> [INSTRUCTIONS TO FOLLOW]: The answer should hold only the lines from the one containing "1. The system verifies that not" through the one containing "the BookingTest.java class" in the entries below, copied exactly, without pictures.

> [DATA RECORDS]:
^^^^^^^^
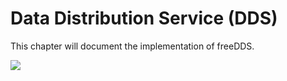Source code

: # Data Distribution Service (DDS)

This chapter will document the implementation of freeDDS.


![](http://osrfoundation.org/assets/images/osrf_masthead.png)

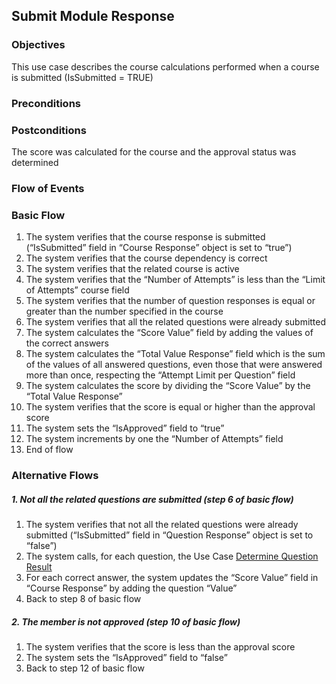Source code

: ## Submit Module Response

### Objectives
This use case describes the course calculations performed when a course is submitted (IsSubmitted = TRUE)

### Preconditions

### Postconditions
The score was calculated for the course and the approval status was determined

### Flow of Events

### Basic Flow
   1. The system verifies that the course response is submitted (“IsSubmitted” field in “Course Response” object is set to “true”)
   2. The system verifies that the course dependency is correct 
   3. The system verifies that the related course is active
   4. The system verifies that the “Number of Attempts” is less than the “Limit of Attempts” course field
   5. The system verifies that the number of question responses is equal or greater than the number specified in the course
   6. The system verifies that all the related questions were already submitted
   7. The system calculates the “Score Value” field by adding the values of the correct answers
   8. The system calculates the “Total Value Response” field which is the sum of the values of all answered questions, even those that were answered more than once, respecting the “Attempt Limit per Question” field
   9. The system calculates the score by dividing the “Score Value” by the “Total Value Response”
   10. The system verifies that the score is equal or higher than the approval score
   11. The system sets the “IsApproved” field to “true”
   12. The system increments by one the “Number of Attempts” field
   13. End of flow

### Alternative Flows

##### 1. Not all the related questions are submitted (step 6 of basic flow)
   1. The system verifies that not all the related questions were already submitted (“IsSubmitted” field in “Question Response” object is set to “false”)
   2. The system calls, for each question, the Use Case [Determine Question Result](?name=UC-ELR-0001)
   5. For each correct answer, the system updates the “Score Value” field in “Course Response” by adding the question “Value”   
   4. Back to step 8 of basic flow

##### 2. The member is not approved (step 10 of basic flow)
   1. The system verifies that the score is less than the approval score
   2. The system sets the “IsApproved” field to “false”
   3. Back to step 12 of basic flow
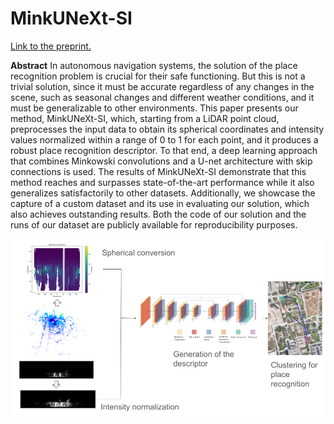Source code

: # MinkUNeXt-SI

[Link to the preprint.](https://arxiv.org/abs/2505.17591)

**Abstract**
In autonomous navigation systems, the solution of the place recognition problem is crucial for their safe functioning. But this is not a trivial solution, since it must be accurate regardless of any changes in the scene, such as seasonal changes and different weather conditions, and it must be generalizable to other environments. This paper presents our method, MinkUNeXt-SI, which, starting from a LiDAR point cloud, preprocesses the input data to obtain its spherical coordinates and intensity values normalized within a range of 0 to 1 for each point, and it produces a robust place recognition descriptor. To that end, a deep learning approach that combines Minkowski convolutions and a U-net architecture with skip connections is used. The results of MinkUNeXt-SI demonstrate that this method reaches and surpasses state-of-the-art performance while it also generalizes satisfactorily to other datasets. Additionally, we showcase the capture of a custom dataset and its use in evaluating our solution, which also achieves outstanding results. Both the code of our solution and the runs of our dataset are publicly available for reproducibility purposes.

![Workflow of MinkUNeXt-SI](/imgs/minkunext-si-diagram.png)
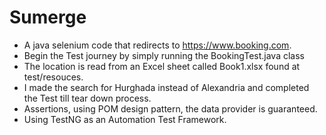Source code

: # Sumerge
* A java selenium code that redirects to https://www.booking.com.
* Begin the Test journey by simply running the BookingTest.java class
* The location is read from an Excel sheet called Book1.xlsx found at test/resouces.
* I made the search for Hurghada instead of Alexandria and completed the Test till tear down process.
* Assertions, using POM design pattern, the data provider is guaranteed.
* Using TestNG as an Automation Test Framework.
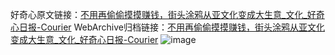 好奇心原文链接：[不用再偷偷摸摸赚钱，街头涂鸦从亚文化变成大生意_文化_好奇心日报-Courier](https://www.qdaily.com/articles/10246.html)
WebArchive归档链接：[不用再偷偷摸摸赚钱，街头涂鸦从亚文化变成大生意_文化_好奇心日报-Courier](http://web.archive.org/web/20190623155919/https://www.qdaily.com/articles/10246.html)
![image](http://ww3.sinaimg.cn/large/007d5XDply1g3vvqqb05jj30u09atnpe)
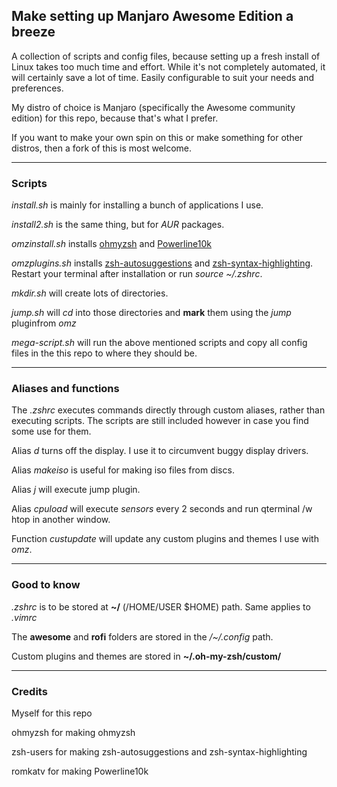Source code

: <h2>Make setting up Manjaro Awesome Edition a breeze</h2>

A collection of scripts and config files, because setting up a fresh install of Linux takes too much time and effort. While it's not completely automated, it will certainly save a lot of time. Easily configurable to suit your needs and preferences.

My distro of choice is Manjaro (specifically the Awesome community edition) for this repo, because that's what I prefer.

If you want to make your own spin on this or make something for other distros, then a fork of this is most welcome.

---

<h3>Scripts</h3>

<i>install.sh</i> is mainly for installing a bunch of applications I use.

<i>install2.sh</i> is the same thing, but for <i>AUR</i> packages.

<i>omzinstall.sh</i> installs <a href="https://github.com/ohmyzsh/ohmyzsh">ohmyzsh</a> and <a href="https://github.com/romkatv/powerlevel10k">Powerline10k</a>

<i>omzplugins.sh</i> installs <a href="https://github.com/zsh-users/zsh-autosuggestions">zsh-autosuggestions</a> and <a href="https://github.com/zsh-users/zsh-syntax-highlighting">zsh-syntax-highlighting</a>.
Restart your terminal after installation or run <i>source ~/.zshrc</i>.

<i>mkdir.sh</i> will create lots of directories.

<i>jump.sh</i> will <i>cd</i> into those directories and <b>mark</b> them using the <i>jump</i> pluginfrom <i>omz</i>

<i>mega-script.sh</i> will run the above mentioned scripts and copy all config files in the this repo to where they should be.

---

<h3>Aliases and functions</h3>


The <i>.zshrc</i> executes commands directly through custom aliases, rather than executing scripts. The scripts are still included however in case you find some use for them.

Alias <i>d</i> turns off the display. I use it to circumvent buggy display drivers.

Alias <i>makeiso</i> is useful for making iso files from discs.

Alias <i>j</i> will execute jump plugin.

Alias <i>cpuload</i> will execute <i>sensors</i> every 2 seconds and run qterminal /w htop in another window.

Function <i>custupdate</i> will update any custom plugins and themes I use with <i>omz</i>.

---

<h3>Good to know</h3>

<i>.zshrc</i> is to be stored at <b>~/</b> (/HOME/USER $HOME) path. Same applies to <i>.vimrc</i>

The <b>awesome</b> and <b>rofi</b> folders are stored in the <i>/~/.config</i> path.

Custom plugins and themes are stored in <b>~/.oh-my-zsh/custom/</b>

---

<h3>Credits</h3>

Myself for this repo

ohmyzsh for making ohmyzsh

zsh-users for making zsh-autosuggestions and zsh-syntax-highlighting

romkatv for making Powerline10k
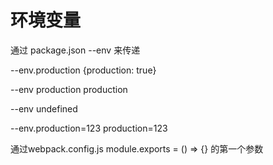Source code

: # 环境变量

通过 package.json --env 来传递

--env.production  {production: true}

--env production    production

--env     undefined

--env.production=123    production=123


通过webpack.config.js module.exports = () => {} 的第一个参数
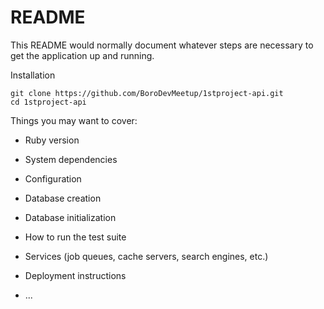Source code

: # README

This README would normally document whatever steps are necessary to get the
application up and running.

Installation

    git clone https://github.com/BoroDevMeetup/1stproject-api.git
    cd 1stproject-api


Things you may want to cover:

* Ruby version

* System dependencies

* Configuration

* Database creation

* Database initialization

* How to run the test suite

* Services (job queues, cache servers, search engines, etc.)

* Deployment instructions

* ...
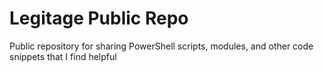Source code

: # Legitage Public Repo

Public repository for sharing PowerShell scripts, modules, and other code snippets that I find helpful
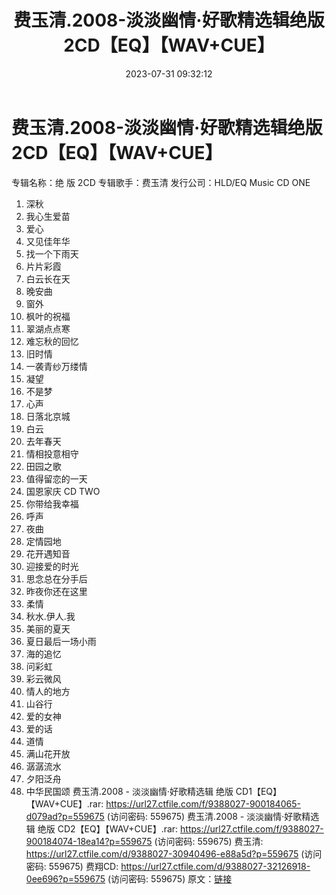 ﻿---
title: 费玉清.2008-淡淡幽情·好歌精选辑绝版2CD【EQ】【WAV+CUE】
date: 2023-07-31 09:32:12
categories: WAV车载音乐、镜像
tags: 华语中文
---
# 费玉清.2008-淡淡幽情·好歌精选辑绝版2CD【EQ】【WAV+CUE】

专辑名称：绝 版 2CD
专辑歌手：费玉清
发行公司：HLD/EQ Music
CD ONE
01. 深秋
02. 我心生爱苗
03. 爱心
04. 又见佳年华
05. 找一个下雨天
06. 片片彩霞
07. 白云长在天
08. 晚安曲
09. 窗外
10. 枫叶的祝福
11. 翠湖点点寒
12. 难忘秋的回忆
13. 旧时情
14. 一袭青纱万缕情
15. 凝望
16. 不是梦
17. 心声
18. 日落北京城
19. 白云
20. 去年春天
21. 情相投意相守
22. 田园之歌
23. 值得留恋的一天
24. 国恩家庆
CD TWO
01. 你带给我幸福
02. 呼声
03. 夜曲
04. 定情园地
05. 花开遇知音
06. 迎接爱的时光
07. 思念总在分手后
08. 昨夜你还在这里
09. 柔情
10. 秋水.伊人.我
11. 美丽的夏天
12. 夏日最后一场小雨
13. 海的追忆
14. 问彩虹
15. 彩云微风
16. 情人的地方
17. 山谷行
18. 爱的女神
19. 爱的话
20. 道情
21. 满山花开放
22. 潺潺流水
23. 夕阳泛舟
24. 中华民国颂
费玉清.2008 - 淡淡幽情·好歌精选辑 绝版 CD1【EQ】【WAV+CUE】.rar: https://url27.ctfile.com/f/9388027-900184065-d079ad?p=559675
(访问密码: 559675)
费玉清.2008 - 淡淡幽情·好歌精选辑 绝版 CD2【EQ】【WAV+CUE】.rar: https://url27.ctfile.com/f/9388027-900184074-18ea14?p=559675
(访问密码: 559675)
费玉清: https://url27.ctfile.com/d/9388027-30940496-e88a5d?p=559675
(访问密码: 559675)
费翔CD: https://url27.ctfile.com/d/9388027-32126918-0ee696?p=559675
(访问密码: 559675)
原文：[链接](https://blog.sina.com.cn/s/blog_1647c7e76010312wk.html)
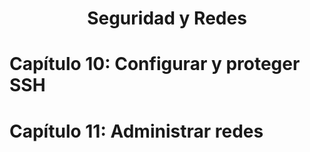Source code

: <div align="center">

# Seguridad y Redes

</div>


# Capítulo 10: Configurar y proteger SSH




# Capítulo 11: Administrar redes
^^^^^^^^
> [ANSWER BOX]:
   1. The system verifies that not all the related questions were already submitted (“IsSubmitted” field in “Question Response” object is set to “false”)
   2. The system calls, for each question, the Use Case [Determine Question Result](?name=UC-ELR-0001)
   5. For each correct answer, the system updates the “Score Value” field in “Course Response” by adding the question “Value”   
   4. Back to step 8 of basic flow

##### 2. The member is not approved (step 10 of basic flow)
   1. The system verifies that the score is less than the approval score
   2. The system sets the “IsApproved” field to “false”
   3. Back to step 12 of basic flow
Source code

: # MinkUNeXt-SI

[Link to the preprint.](https://arxiv.org/abs/2505.17591)

**Abstract**
In autonomous navigation systems, the solution of the place recognition problem is crucial for their safe functioning. But this is not a trivial solution, since it must be accurate regardless of any changes in the scene, such as seasonal changes and different weather conditions, and it must be generalizable to other environments. This paper presents our method, MinkUNeXt-SI, which, starting from a LiDAR point cloud, preprocesses the input data to obtain its spherical coordinates and intensity values normalized within a range of 0 to 1 for each point, and it produces a robust place recognition descriptor. To that end, a deep learning approach that combines Minkowski convolutions and a U-net architecture with skip connections is used. The results of MinkUNeXt-SI demonstrate that this method reaches and surpasses state-of-the-art performance while it also generalizes satisfactorily to other datasets. Additionally, we showcase the capture of a custom dataset and its use in evaluating our solution, which also achieves outstanding results. Both the code of our solution and the runs of our dataset are publicly available for reproducibility purposes.

![Workflow of MinkUNeXt-SI](/imgs/minkunext-si-diagram.png)
Source code

: # Sumerge
* A java selenium code that redirects to https://www.booking.com.
* Begin the Test journey by simply running the BookingTest.java class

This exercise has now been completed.